» Material supplied
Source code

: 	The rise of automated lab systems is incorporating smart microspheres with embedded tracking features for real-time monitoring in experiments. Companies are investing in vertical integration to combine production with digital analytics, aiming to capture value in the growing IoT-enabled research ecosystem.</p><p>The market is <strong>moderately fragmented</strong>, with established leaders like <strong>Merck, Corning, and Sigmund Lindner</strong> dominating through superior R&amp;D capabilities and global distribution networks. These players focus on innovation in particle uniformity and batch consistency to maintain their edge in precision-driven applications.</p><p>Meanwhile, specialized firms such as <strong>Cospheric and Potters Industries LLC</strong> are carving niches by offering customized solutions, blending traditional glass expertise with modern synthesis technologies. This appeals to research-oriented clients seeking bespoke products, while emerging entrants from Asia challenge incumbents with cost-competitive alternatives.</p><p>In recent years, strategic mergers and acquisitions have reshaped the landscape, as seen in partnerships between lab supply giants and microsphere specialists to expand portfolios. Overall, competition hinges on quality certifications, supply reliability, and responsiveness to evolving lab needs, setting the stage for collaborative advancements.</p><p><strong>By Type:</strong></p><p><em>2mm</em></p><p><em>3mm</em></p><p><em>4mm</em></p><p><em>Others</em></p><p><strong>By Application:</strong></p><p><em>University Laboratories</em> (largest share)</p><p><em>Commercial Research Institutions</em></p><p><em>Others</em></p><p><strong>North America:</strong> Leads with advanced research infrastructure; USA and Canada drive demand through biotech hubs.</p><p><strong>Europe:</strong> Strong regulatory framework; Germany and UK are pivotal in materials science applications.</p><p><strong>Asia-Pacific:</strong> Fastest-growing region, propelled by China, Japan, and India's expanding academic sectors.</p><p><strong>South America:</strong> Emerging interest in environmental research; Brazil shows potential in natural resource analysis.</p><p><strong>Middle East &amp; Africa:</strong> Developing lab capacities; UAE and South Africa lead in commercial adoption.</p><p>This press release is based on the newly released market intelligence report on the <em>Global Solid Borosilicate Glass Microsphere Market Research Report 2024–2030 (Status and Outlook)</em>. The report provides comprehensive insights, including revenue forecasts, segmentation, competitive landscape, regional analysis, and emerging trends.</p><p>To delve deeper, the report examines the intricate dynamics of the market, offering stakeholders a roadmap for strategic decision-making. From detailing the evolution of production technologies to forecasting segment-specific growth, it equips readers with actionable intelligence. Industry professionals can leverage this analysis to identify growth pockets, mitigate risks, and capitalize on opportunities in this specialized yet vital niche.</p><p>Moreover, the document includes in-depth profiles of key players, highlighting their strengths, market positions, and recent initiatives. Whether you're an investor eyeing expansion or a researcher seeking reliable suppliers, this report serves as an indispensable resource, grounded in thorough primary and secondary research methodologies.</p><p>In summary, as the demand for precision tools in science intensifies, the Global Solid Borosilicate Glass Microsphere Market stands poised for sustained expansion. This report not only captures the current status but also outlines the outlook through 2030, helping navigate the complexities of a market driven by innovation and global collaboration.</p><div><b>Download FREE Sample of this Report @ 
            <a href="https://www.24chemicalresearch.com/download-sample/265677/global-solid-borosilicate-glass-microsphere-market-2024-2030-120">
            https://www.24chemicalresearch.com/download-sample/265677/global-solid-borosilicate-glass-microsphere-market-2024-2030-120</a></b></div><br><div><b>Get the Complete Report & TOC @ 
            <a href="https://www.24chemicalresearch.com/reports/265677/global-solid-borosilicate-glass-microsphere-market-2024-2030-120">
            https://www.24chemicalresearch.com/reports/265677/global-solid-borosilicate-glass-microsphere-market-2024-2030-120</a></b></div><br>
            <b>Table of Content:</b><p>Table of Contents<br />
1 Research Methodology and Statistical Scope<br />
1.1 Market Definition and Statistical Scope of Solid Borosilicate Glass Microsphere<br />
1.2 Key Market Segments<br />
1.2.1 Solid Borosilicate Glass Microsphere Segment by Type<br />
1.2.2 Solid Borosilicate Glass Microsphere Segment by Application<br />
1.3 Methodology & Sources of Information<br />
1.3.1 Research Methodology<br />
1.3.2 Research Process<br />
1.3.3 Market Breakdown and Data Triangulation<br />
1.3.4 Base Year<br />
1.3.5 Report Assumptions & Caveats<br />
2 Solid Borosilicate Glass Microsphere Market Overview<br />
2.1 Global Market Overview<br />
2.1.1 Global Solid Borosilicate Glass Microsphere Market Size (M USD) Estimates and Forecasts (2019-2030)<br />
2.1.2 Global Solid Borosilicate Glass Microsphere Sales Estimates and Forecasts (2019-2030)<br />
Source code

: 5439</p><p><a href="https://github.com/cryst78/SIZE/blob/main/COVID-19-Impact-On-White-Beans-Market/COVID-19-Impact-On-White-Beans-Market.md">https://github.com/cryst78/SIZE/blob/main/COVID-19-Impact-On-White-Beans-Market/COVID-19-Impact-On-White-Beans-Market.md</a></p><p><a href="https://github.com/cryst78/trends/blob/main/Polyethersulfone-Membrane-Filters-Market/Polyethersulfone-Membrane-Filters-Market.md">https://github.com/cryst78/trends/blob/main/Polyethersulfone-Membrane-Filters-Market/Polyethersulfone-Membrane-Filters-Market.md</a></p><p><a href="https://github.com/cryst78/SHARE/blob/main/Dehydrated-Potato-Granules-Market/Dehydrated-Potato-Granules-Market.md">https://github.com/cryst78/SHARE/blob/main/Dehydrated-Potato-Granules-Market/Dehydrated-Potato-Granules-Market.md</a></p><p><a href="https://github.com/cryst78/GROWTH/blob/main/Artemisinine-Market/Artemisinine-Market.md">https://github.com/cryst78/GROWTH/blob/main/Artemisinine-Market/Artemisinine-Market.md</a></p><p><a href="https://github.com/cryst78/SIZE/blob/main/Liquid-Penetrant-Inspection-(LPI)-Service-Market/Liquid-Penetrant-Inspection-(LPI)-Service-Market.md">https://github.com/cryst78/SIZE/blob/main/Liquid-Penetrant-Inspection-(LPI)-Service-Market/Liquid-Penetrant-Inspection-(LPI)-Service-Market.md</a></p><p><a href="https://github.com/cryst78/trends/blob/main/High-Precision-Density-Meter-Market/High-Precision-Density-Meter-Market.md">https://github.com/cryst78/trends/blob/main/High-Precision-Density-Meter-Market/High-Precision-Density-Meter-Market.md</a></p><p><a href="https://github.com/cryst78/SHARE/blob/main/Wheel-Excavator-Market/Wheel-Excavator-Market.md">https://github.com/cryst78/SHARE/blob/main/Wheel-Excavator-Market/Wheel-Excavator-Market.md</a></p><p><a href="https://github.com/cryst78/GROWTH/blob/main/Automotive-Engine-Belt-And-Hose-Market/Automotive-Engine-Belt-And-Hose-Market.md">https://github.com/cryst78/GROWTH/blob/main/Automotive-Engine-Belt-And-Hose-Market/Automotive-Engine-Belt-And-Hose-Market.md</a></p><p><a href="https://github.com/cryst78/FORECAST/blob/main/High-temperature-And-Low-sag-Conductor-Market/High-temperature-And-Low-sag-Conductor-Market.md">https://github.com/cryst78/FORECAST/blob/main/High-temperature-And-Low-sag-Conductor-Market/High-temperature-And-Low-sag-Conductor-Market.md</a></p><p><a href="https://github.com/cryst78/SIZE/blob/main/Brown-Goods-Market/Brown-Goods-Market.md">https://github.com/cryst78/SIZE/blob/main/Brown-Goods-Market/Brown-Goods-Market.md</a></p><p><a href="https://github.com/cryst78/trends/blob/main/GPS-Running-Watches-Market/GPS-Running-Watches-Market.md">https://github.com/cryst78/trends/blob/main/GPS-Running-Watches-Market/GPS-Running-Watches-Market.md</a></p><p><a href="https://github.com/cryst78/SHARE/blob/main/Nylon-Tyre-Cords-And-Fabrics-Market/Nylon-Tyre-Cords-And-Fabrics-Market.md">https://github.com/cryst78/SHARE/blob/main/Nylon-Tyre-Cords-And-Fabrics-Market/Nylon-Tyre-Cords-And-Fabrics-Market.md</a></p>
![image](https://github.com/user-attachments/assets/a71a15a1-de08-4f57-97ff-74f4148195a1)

---

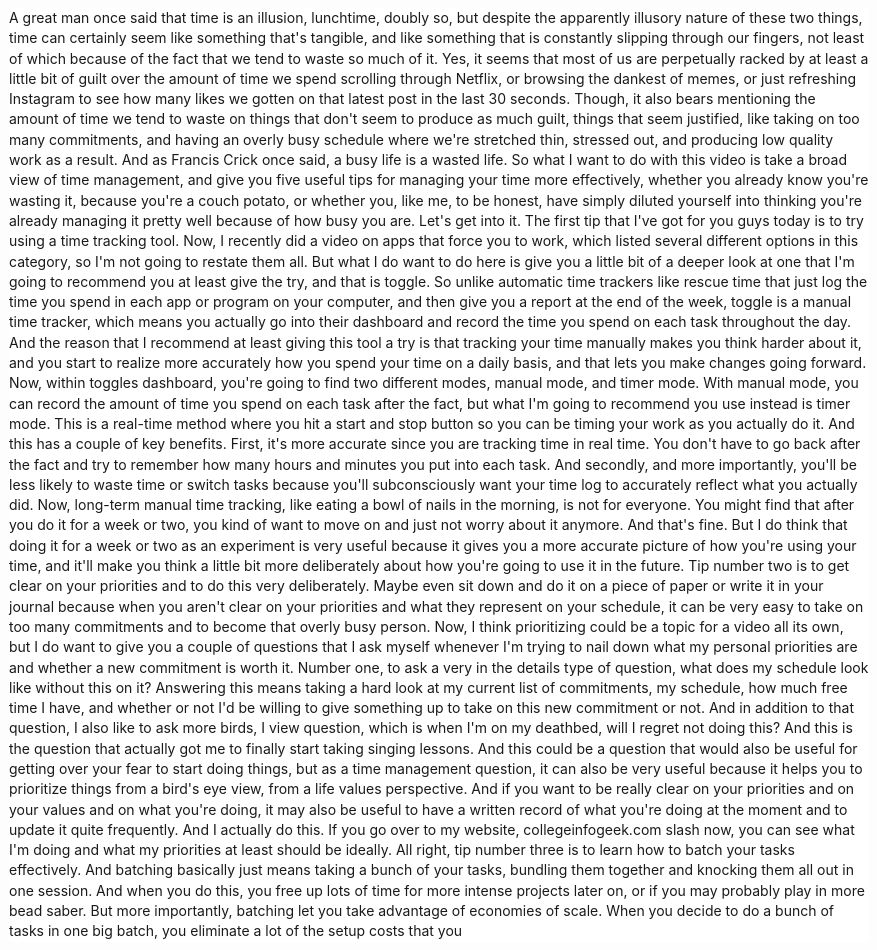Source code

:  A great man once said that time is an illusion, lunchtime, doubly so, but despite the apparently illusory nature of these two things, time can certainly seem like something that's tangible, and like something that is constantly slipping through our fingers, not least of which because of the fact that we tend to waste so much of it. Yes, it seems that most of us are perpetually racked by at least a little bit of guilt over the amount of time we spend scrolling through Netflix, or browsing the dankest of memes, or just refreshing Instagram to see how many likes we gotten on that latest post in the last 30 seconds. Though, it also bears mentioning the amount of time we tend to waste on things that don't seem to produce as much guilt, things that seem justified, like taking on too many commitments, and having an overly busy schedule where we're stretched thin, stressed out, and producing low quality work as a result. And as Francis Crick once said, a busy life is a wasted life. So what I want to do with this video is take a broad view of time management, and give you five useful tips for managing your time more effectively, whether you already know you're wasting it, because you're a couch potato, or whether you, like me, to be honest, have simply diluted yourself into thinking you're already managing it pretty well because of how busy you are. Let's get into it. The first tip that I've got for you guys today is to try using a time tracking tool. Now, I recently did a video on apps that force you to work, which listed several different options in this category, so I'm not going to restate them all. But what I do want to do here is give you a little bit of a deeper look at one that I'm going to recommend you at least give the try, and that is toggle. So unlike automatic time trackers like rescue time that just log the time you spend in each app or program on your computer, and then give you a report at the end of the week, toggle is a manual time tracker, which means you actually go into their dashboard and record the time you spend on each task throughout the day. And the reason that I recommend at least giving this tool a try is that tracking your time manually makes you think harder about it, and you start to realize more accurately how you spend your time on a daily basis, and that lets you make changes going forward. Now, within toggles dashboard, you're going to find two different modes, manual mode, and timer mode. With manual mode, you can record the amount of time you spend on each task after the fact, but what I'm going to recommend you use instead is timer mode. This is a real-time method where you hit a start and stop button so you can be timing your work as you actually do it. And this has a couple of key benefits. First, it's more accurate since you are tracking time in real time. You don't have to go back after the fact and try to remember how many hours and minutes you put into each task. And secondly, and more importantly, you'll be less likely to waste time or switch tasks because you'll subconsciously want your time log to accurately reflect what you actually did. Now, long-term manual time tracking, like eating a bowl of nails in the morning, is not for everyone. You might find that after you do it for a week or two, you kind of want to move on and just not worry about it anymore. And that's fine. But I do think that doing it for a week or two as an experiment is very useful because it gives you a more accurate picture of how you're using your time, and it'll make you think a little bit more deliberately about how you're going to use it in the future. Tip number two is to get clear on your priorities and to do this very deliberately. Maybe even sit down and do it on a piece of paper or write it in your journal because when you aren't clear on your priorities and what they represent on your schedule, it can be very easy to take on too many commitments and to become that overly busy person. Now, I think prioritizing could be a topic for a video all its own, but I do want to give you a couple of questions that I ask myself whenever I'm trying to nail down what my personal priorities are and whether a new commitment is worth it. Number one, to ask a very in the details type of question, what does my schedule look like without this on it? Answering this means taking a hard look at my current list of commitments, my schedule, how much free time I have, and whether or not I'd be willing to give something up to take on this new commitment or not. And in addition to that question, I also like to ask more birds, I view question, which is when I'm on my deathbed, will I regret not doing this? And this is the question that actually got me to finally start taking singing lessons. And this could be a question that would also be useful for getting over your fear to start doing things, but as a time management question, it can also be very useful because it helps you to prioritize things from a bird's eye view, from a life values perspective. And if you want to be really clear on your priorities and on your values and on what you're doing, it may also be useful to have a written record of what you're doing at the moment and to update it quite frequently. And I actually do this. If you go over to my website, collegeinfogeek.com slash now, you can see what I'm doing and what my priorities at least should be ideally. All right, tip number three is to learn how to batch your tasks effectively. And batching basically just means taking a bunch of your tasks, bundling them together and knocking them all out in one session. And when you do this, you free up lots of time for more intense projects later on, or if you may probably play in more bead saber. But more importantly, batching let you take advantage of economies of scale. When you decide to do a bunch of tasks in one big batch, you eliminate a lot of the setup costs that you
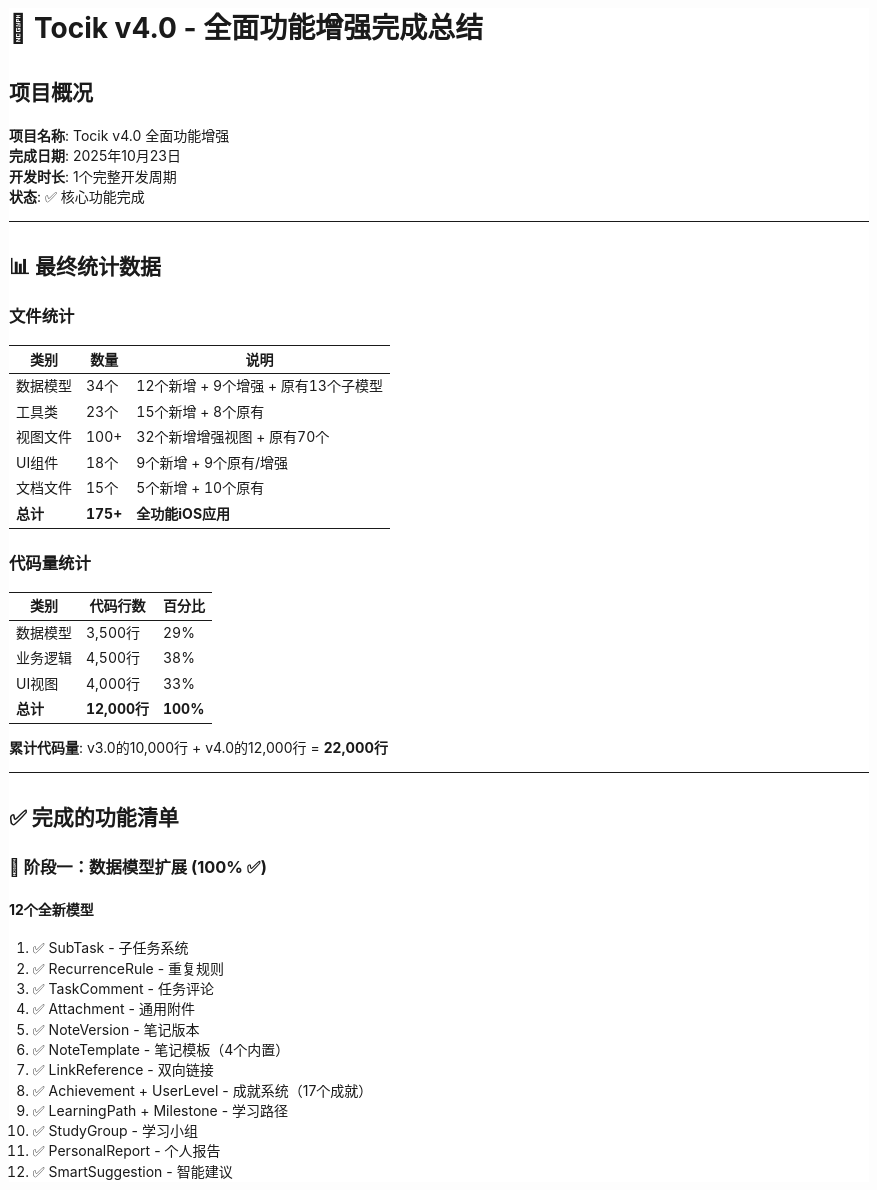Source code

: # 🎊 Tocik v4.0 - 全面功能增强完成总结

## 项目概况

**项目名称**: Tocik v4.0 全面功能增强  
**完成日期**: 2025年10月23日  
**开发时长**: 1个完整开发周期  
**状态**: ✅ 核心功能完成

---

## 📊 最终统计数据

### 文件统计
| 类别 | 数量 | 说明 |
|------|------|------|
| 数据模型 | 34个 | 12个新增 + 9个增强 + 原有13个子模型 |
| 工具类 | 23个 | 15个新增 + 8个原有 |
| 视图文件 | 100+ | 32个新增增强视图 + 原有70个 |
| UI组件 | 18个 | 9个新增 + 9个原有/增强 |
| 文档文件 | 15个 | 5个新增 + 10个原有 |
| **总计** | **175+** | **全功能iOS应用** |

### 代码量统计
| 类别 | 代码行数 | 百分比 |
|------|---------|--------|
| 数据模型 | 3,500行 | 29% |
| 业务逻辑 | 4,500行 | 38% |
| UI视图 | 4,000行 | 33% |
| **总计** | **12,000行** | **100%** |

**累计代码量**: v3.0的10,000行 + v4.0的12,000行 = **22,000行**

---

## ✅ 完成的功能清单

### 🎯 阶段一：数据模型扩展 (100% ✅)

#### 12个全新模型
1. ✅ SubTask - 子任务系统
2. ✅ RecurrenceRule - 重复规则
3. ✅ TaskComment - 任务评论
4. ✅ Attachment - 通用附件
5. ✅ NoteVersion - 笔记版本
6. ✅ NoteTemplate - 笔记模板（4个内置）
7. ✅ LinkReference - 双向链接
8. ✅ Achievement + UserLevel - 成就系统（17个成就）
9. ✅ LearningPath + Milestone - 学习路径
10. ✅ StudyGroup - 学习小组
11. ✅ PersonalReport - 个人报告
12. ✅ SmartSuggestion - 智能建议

--

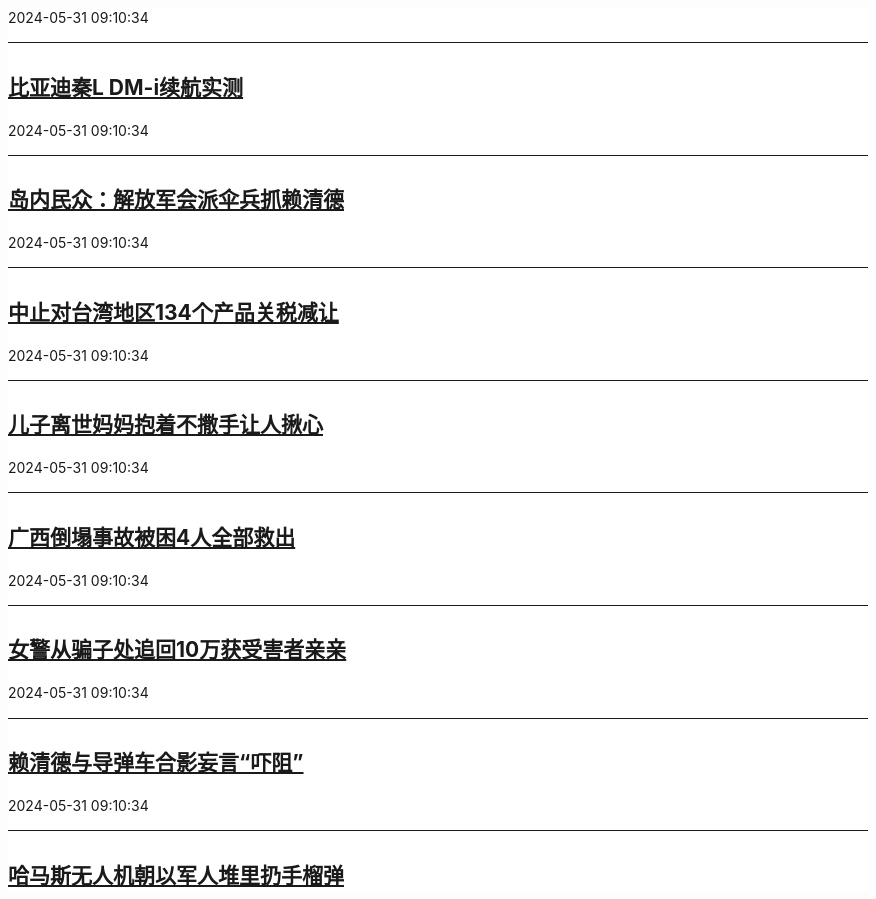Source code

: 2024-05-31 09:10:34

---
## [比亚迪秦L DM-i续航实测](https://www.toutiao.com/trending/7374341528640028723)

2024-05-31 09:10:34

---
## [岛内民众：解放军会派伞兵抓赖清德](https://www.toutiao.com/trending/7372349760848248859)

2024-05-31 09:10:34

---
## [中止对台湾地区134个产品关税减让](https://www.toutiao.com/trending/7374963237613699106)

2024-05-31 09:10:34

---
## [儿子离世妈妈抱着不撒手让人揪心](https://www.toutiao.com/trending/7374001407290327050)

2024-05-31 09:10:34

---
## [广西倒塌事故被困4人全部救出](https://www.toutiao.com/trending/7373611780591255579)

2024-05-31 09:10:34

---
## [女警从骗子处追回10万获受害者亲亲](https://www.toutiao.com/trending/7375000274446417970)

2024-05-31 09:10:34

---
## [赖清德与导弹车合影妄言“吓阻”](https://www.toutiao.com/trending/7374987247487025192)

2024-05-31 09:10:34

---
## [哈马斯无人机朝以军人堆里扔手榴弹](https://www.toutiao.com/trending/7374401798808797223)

» About this task
Retype only the lines above between the line with "Tocik v4.0 全面功能增强" and the line with "12. ✅ SmartSuggestion - 智能建议", counting those two lines as well, and keep every character as it is.

» Answer box
**项目名称**: Tocik v4.0 全面功能增强  
**完成日期**: 2025年10月23日  
**开发时长**: 1个完整开发周期  
**状态**: ✅ 核心功能完成

---

## 📊 最终统计数据

### 文件统计
| 类别 | 数量 | 说明 |
|------|------|------|
| 数据模型 | 34个 | 12个新增 + 9个增强 + 原有13个子模型 |
| 工具类 | 23个 | 15个新增 + 8个原有 |
| 视图文件 | 100+ | 32个新增增强视图 + 原有70个 |
| UI组件 | 18个 | 9个新增 + 9个原有/增强 |
| 文档文件 | 15个 | 5个新增 + 10个原有 |
| **总计** | **175+** | **全功能iOS应用** |

### 代码量统计
| 类别 | 代码行数 | 百分比 |
|------|---------|--------|
| 数据模型 | 3,500行 | 29% |
| 业务逻辑 | 4,500行 | 38% |
| UI视图 | 4,000行 | 33% |
| **总计** | **12,000行** | **100%** |

**累计代码量**: v3.0的10,000行 + v4.0的12,000行 = **22,000行**

---

## ✅ 完成的功能清单

### 🎯 阶段一：数据模型扩展 (100% ✅)

#### 12个全新模型
1. ✅ SubTask - 子任务系统
2. ✅ RecurrenceRule - 重复规则
3. ✅ TaskComment - 任务评论
4. ✅ Attachment - 通用附件
5. ✅ NoteVersion - 笔记版本
6. ✅ NoteTemplate - 笔记模板（4个内置）
7. ✅ LinkReference - 双向链接
8. ✅ Achievement + UserLevel - 成就系统（17个成就）
9. ✅ LearningPath + Milestone - 学习路径
10. ✅ StudyGroup - 学习小组
11. ✅ PersonalReport - 个人报告
12. ✅ SmartSuggestion - 智能建议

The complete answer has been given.